Giving particle detectors a lift

In particle colliders that reveal the hidden secrets of the tiniest constituents of our universe, minute particles leave behind extremely faint electrical traces after they are generated in enormous collisions. Some detectors in these facilities use superconductivity — a phenomenon through which electricity is carried with zero resistance at low temperatures — to operate.

For scientists to more accurately observe the behavior of those particles, these weak electrical signals, or currents, should be multiplied by an instrument able to turning a faint electrical flicker right into a real jolt.

Scientists on the U.S. Department of Energy’s (DOE) Argonne National Laboratory have developed a brand new device that acts as a “current multiplier.” This device, called a nanocryotron, is a prototype for a mechanism that might turn up a particle’s electrical signal high enough to a level where it temporarily turns off the superconductivity of the fabric, essentially making a type of on-off switch.

“We’re taking a small signal and using it to trigger an electrical cascade,” said Tomas Polakovic, one in all Argonne’s Maria Goeppert Mayer Fellows and an creator of the study. “We will funnel the very small current of those detectors into the switching device, which will be then used to change a much larger current.”

To organize the nanocryotron for a collider experiment will take some more work due to the high magnetic fields involved. While today’s particle detectors can withstand magnetic fields of several tesla in strength, this switch’s performance degrades in high magnetic fields.

“Finding ways to make the device work in higher magnetic fields is vital to incorporating it right into a real experiment,” said Argonne graduate research assistant Timothy Draher, one other creator of the study.

To make this possible, the researchers plan to alter the geometry of the fabric and introduce defects, or tiny holes. These defects will help researchers stabilize small superconducting vortices in the fabric, the movement of which might result in an unanticipated disruption of superconductivity.

The nanocryotron was created through the use of electron beam lithography, a type of stenciling technique that uses a beam of electrons to remove a polymer film to reveal a selected region of interest. That region of interest is then etched using plasma ion etching.

“We mainly just strip away the parts which can be exposed, abandoning the device that we wish to make use of,” Draher said.

In keeping with Argonne physicist Valentine Novosad, one other creator of the study, the brand new device also could function the idea for a type of electronic logic circuitry.
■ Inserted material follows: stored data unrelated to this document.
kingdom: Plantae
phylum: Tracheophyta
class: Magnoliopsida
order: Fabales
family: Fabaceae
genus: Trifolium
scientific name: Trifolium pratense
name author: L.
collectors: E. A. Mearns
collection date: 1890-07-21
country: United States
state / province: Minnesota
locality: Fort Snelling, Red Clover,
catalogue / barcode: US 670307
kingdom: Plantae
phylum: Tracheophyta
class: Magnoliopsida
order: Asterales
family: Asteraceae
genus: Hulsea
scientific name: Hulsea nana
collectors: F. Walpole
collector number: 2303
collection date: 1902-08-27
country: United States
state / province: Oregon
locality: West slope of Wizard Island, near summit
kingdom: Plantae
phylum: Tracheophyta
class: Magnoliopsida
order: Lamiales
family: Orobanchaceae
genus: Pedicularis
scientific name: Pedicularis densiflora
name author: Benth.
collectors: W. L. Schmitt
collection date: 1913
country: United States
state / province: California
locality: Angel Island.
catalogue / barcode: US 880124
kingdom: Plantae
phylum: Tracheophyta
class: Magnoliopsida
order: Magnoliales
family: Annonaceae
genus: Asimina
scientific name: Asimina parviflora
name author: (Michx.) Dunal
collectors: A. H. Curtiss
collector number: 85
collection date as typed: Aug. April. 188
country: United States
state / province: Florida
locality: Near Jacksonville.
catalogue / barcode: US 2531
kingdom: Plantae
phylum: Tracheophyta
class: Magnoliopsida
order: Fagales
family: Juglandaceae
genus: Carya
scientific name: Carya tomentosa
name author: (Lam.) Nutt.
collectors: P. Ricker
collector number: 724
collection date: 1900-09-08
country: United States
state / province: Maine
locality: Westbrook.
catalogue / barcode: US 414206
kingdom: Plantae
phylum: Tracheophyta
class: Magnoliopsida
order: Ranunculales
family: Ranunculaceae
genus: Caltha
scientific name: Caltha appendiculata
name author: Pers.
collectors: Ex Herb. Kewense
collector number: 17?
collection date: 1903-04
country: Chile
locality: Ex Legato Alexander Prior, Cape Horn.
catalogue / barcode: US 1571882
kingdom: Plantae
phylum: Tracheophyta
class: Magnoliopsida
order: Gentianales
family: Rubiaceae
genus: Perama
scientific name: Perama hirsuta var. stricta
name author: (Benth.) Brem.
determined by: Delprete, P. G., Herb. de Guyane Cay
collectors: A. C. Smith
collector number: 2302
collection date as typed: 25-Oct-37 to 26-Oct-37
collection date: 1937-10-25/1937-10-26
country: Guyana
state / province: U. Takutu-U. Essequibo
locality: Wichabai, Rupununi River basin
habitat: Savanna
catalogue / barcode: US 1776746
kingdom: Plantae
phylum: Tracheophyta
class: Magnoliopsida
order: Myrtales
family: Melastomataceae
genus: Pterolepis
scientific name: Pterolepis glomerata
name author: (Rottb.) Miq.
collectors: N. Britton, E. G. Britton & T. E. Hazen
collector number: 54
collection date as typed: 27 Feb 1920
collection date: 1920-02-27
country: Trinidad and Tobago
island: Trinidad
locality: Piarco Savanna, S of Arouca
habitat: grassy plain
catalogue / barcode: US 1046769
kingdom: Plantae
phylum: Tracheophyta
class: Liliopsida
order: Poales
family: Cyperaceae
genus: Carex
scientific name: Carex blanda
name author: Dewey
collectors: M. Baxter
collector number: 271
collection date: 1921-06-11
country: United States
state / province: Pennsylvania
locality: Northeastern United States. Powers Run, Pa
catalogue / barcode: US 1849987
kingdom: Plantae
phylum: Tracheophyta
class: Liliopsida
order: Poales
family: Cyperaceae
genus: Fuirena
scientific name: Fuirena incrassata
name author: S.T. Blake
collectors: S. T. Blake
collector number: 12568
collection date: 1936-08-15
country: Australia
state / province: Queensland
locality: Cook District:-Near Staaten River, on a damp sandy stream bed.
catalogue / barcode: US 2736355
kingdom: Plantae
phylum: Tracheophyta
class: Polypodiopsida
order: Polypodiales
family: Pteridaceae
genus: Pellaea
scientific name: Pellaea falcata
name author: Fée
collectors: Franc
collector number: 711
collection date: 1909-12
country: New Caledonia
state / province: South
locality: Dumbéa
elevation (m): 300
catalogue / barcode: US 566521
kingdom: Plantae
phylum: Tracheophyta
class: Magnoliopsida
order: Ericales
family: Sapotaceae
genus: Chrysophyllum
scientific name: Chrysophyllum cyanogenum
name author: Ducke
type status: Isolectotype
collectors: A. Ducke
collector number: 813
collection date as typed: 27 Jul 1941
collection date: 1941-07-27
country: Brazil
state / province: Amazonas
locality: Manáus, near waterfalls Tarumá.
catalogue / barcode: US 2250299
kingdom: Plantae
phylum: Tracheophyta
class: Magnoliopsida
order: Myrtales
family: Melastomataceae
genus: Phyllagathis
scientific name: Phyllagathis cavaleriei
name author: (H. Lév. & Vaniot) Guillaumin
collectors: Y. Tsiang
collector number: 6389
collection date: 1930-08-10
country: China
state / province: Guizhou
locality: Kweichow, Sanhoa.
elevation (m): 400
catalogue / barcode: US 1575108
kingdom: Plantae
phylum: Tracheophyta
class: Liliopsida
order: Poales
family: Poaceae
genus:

“This work is particularly essential for collider experiments, similar to people who will probably be performed on the Electron-Ion Collider at Brookhaven National Laboratory. There, superconducting nanowire detectors, positioned near the beams, would require microelectronics proof against magnetic fields,” said Argonne Distinguished Fellow and group leader Zein-Eddine Meziani.

The work was funded by DOE’s Office of Science, Office of Nuclear Physics. Work to perform reactive ion etching of the superconducting movies within the experiment was carried out on the Center for Nanoscale Materials, a DOE User Facility.